Pattern Matching Paths implements a solution, in Swift, for the following problem:
You've been given two lists: the first is a list of patterns, the second
is a list of slash-separated paths. Your job is to print, for each path,
the pattern which best matches that path. ("Best" is defined more
rigorously below, under "Output Format".)
A pattern is a comma-separated sequence of non-empty fields. For a
pattern to match a path, every field in the pattern must exactly match
the corresponding field in the path. (Corollary: to match, a pattern and
a path must contain the same number of fields.) For example: the pattern
`x,y` can only match the path `x/y`. Note, however, that leading and
trailing slashes in paths should be ignored, thus `x/y` and `/x/y/` are
equivalent.
Patterns can also contain a special field consisting of a *single
asterisk*, which is a wildcard and can match any string in the path.
For each path encountered in the input, print the *best-matching
pattern*. The best-matching pattern is the one which matches the path
using the fewest wildcards.
If there is a tie (that is, if two or more patterns with the same number
of wildcards match a path), prefer the pattern whose leftmost wildcard
appears in a field further to the right. If multiple patterns' leftmost
wildcards appear in the same field position, apply this rule recursively
to the remainder of the pattern.
Clone the repo by running
git clone [email protected]:Killectro/Pattern-Matching-Paths.git
I modified the build output directory of the project so that it will output inside the project directory, so all you need to do to run the script is run the command
cat input_file_name.txt | ./Build/Products/Debug/PatternMatchingPaths > output_file_name.txt
This project was built in Xcode because its much simpler to write and run tests in Xcode than it is to run xctest
manually. If you would like to run the tests yourself, you can open up the .xcodeproj
file in Xcode and press Command + U
.
If you would rather build the executable yourself in Xcode simply press Command + B
to output a new version of the executable to the Build/Products/Debug
directory.
The worst-case complexity of this algorithm is O(n2), or more specifically, O(N * M) where N is the number of patterns and M is the number of paths. However, the average complexity of the algorithm is significantly lower. First, the patterns are pre-sorted in descending order of their "bestness", as defined in the requirements. This means that we attempt to compare to the best patterns first, meaning that the first pattern we see that matches will be the best matching pattern. Combine this with the fact that the matching code skips any pattern that doesn't have the same number of components as the path, and in the average case the algorithm will trim a significant portion of the possible patterns.

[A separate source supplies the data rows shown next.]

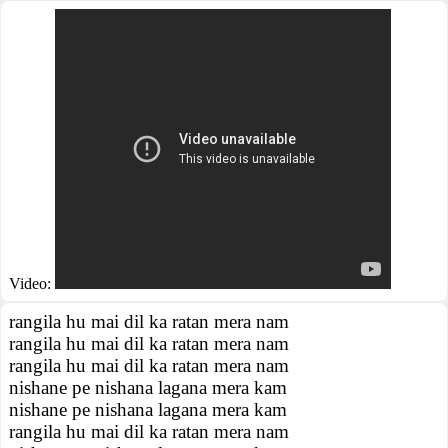
Video:
rangila hu mai dil ka ratan mera nam
rangila hu mai dil ka ratan mera nam
rangila hu mai dil ka ratan mera nam
nishane pe nishana lagana mera kam
nishane pe nishana lagana mera kam
rangila hu mai dil ka ratan mera nam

The algorithm completes fairly quickly given a large input size due to the optimizations outlined above, but there is likely a faster solution that I didn't think of. One non-algorithmic speedup is that since each operation is independent once the input has been pre-sorted, the algorithm lends itself very well to being massively parallelized on a GPGPU. This would give huge speed increases without changing the algorithm.